- [TO-DO ITEM]:
Copy the records below exactly, but leave out any picture they contain.

- [DATA LISTING]:
--- --- ---

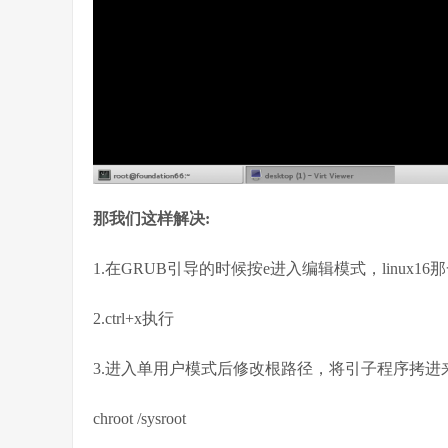
那我们这样解决:
1.在GRUB引导的时候按e进入编辑模式，linux16那一行的
2.ctrl+x执行
3.进入单用户模式后修改根路径，将引子程序拷进
chroot /sysroot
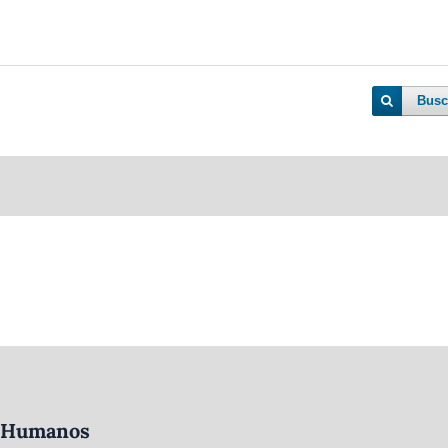
Busc
os Humanos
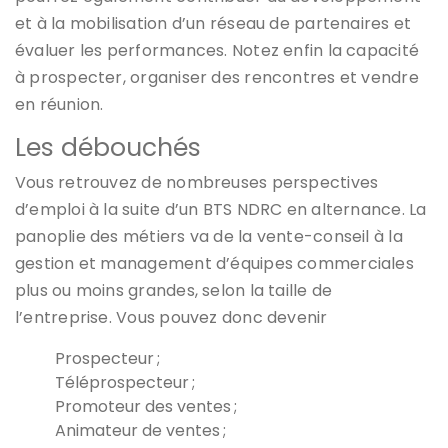
et à la mobilisation d’un réseau de partenaires et
évaluer les performances. Notez enfin la capacité
à prospecter, organiser des rencontres et vendre
en réunion.
Les débouchés
Vous retrouvez de nombreuses perspectives
d’emploi à la suite d’un BTS NDRC en alternance. La
panoplie des métiers va de la vente-conseil à la
gestion et management d’équipes commerciales
plus ou moins grandes, selon la taille de
l’entreprise. Vous pouvez donc devenir
Prospecteur ;
Téléprospecteur ;
Promoteur des ventes ;
Animateur de ventes ;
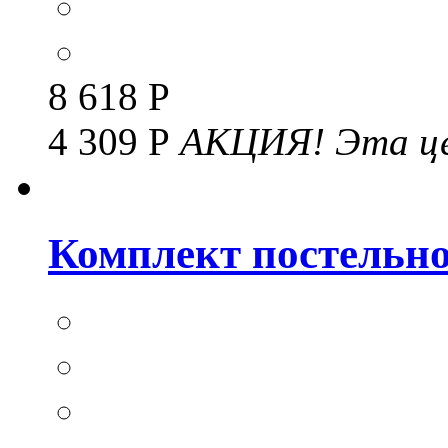
8 618 Р
4 309 Р
АКЦИЯ!
Эта це
Комплект постельног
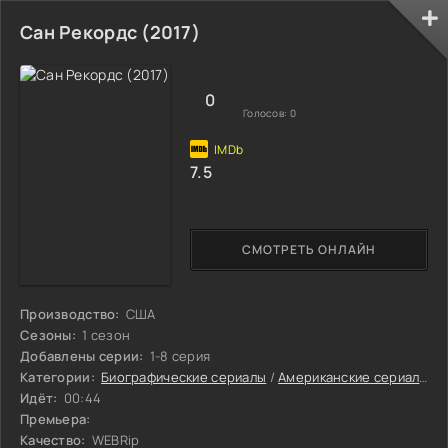
Сан Рекордс (2017)
0
Голосов:
0
7.5
СМОТРЕТЬ ОНЛАЙН
Производство:
США
Сезоны:
1 сезон
Добавлены серии:
1-8 серия
Категории:
Биографические сериалы
/
Американские сериалы
/
Идёт:
00:44
Премьера:
Качество:
WEBRip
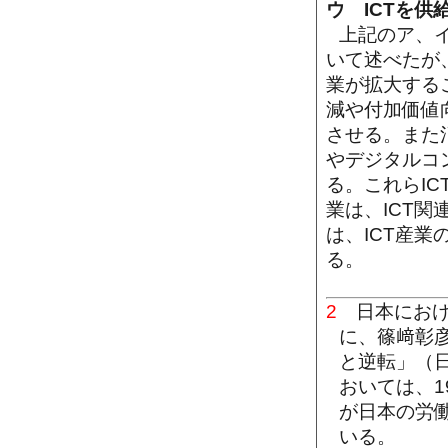
ウ ICTを
上記のア、イ
いて述べたが、
業が拡大する
減や付加価値
させる。また
やデジタルコ
る。これらIC
業は、ICT
は、ICT産業
る。
2
日本におけ
に、篠﨑彰彦
と逆転」（
おいては、1
が日本の労
いる。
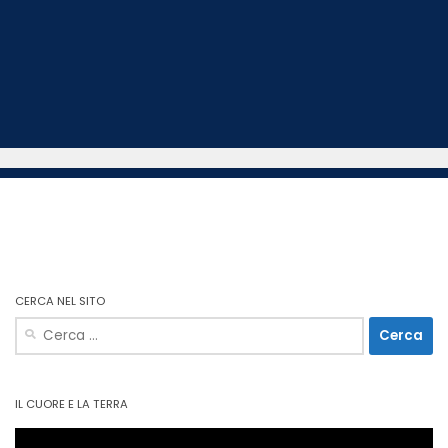
CERCA NEL SITO
Ricerca
per:
IL CUORE E LA TERRA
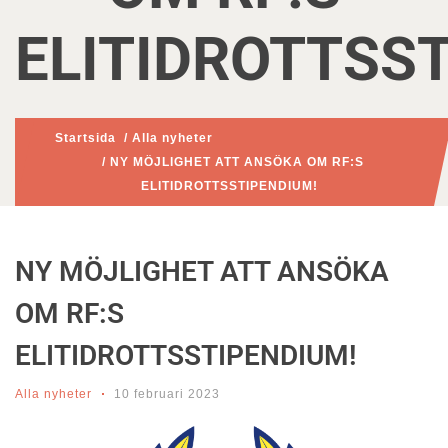
ELITIDROTTSS
Startsida
/
Alla nyheter
/ NY MÖJLIGHET ATT ANSÖKA OM RF:S
ELITIDROTTSSTIPENDIUM!
NY MÖJLIGHET ATT ANSÖKA
OM RF:S
ELITIDROTTSSTIPENDIUM!
Alla nyheter
10 februari 2023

--- --- ---

- [TASK OUTPUT]:
那我们这样解决:
1.在GRUB引导的时候按e进入编辑模式，linux16那一行的
2.ctrl+x执行
3.进入单用户模式后修改根路径，将引子程序拷进
chroot /sysroot
Busc
os Humanos
et à la mobilisation d’un réseau de partenaires et
évaluer les performances. Notez enfin la capacité
à prospecter, organiser des rencontres et vendre
en réunion.
Les débouchés
Vous retrouvez de nombreuses perspectives
d’emploi à la suite d’un BTS NDRC en alternance. La
panoplie des métiers va de la vente-conseil à la
gestion et management d’équipes commerciales
plus ou moins grandes, selon la taille de
l’entreprise. Vous pouvez donc devenir
Prospecteur ;
Téléprospecteur ;
Promoteur des ventes ;
Animateur de ventes ;
8 618 Р
4 309 Р
АКЦИЯ!
Эта це
Комплект постельног
Сан Рекордс (2017)
0
Голосов:
0
7.5
СМОТРЕТЬ ОНЛАЙН
Производство:
США
Сезоны:
1 сезон
Добавлены серии:
1-8 серия
Категории:
Биографические сериалы
/
Американские сериалы
/
Идёт:
00:44
Премьера:
Качество:
WEBRip
ウ ICTを
上記のア、イ
いて述べたが、
業が拡大する
減や付加価値
させる。また
やデジタルコ
る。これらIC
業は、ICT
は、ICT産業
る。
2
日本におけ
に、篠﨑彰彦
と逆転」（
おいては、1
が日本の労
いる。
CERCA NEL SITO
Ricerca
per:
IL CUORE E LA TERRA
ELITIDROTTSS
Startsida
/
Alla nyheter
/ NY MÖJLIGHET ATT ANSÖKA OM RF:S
ELITIDROTTSSTIPENDIUM!
NY MÖJLIGHET ATT ANSÖKA
OM RF:S
ELITIDROTTSSTIPENDIUM!
Alla nyheter
10 februari 2023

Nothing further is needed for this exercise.